PROBLEM 1 :: In the PySyft RNN tutorial, translate this sentence into Spanish: "Following distributed training, we are going to be able to perform predictions of a surname's language of origin, as in the following example:"
PROBLEM 2 :: Summarize the PySyft RNN tutorial in two sentences.
PROBLEM 3 :: Copy the PySyft RNN tutorial from "The present example" up to and including "Gadler. @DanyEle on Github.".

READING PASSAGE section start

Following distributed training, we are going to be able to perform predictions of a surname's language of origin, as in the following example:

predict(model_pointers["bob"], "Qing", alice) #alice is our worker

 Qing
(-1.43) Korean
(-1.74) Vietnamese
(-2.18) Arabic

predict(model_pointers["alice"], "Daniele", alice)

 Daniele
(-1.58) French
(-2.04) Scottish
(-2.07) Dutch

The present example is inspired by an official Pytorch tutorial, which I ported to PySyft with the purpose of learning a Recurrent Neural Network in a federated way.The present tutorial is self-contained, so there are no dependencies on external pieces of code apart from a few Python libraries.

RNN Tutorial's author: Daniele Gadler. @DanyEle on Github.

1. Step: Dependencies!

Make sure you have all the requires packages installed, or install them via the following command (assuming you didn't move the current Jupyter Notebook from its initial directory).

After installing new packages, you may have to restart this Jupyter Notebook from the tool bar Kernel -> Restart


In [ ]:
# !pip install -r "../../../pip-dep/requirements.txt"!pip install -r "../../../pip-dep/requirements_udacity.txt"

In [ ]:
from __future__ import unicode_literals, print_function, division
from torch.utils.data import Dataset

import torch
from io import open
import glob
import os
import numpy as np
import unicodedata
import string
import random
import torch.nn as nn
import time
import math
import pandas as pd
import random
import matplotlib.pyplot as plt
import matplotlib.ticker as ticker
import urllib.request
from zipfile import ZipFile

#hide TF-related warnings in PySyft
import warnings 
warnings.filterwarnings("ignore")

READING PASSAGE section end
INFORMATION SUPPLIED section start

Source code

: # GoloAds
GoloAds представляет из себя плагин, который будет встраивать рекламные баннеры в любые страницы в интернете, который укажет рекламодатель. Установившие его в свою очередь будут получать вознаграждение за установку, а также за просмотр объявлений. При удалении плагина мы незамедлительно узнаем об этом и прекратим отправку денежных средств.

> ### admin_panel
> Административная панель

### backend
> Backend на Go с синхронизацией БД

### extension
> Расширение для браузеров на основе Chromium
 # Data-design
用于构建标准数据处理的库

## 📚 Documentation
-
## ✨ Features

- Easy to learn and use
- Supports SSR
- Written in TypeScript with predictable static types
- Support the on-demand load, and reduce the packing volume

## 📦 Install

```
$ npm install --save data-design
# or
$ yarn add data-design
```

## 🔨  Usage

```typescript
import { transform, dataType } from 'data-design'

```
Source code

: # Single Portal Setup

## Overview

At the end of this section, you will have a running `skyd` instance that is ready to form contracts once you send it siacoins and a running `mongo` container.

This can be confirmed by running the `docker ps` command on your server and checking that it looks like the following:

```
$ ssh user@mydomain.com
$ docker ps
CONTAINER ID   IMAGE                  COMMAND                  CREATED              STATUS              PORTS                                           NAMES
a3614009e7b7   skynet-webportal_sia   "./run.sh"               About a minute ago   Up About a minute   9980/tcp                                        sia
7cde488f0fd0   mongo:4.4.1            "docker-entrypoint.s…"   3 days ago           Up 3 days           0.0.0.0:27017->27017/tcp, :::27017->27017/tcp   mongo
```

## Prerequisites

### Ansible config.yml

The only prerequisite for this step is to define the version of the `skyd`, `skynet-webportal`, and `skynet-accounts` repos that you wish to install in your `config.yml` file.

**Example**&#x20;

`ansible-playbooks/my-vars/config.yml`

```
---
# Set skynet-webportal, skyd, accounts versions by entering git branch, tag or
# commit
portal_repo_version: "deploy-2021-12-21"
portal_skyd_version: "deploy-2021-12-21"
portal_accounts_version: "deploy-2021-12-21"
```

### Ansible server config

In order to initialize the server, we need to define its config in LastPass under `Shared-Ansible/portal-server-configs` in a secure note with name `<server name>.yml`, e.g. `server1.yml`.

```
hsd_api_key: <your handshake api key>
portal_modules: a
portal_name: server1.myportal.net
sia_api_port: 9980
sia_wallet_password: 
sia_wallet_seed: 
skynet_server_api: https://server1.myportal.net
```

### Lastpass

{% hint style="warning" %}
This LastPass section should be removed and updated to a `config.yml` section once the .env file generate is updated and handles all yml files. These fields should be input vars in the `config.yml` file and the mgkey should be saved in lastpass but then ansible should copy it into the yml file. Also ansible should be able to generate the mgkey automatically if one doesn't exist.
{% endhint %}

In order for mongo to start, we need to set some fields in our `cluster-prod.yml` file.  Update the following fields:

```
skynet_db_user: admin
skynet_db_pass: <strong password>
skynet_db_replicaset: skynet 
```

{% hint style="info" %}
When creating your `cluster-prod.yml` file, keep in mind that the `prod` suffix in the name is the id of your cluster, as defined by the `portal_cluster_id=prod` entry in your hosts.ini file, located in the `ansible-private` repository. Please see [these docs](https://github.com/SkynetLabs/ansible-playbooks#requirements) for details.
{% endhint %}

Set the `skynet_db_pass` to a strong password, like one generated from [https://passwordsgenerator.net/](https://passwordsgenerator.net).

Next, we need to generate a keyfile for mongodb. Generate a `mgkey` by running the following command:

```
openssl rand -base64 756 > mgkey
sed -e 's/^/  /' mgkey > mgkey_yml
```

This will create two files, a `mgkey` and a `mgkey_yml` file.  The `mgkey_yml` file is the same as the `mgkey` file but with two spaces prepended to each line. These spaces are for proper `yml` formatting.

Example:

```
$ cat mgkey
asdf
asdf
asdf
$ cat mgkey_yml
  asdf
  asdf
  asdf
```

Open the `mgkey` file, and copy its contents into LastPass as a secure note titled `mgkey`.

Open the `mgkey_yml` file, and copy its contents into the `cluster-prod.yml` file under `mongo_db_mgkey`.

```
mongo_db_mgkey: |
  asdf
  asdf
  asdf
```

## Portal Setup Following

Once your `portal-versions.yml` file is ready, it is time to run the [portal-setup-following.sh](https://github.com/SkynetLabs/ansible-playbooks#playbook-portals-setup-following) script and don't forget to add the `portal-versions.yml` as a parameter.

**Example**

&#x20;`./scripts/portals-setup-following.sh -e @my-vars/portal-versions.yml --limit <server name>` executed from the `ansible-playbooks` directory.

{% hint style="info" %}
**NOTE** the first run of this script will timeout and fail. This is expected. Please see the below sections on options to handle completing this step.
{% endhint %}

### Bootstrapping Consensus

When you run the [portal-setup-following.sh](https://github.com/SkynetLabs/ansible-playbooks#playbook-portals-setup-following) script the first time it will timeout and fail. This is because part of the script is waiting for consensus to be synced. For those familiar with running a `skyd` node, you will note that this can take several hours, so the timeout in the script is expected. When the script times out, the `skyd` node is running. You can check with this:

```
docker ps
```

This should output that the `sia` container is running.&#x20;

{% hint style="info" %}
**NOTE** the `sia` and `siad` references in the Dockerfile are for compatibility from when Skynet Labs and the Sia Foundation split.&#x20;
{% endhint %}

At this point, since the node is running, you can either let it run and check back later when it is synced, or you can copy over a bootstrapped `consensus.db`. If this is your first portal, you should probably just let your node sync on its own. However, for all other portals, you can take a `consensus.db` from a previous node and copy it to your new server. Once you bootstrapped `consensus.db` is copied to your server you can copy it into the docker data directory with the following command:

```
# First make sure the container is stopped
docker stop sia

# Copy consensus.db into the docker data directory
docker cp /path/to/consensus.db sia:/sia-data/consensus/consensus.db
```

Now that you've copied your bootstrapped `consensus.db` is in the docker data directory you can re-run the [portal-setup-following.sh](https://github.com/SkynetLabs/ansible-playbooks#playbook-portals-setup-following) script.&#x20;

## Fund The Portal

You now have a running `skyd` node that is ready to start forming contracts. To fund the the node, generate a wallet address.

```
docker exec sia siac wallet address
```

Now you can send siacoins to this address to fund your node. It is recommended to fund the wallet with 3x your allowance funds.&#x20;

INFORMATION SUPPLIED section end

WORKED SOLUTION 1 :: Tras el entrenamiento distribuido, podremos realizar predicciones del idioma de origen de un apellido, como en el siguiente ejemplo:

WORKED SOLUTION 2 :: The tutorial shows how to train a Recurrent Neural Network in a federated way with PySyft to predict a surname's language of origin, and it ports an official PyTorch tutorial. It is self-contained and needs only a few Python libraries, which the first step installs; after installing them, you may have to restart the Jupyter Notebook.

WORKED SOLUTION 3 ::
The present example is inspired by an official Pytorch tutorial, which I ported to PySyft with the purpose of learning a Recurrent Neural Network in a federated way.The present tutorial is self-contained, so there are no dependencies on external pieces of code apart from a few Python libraries.

RNN Tutorial's author: Daniele Gadler. @DanyEle on Github.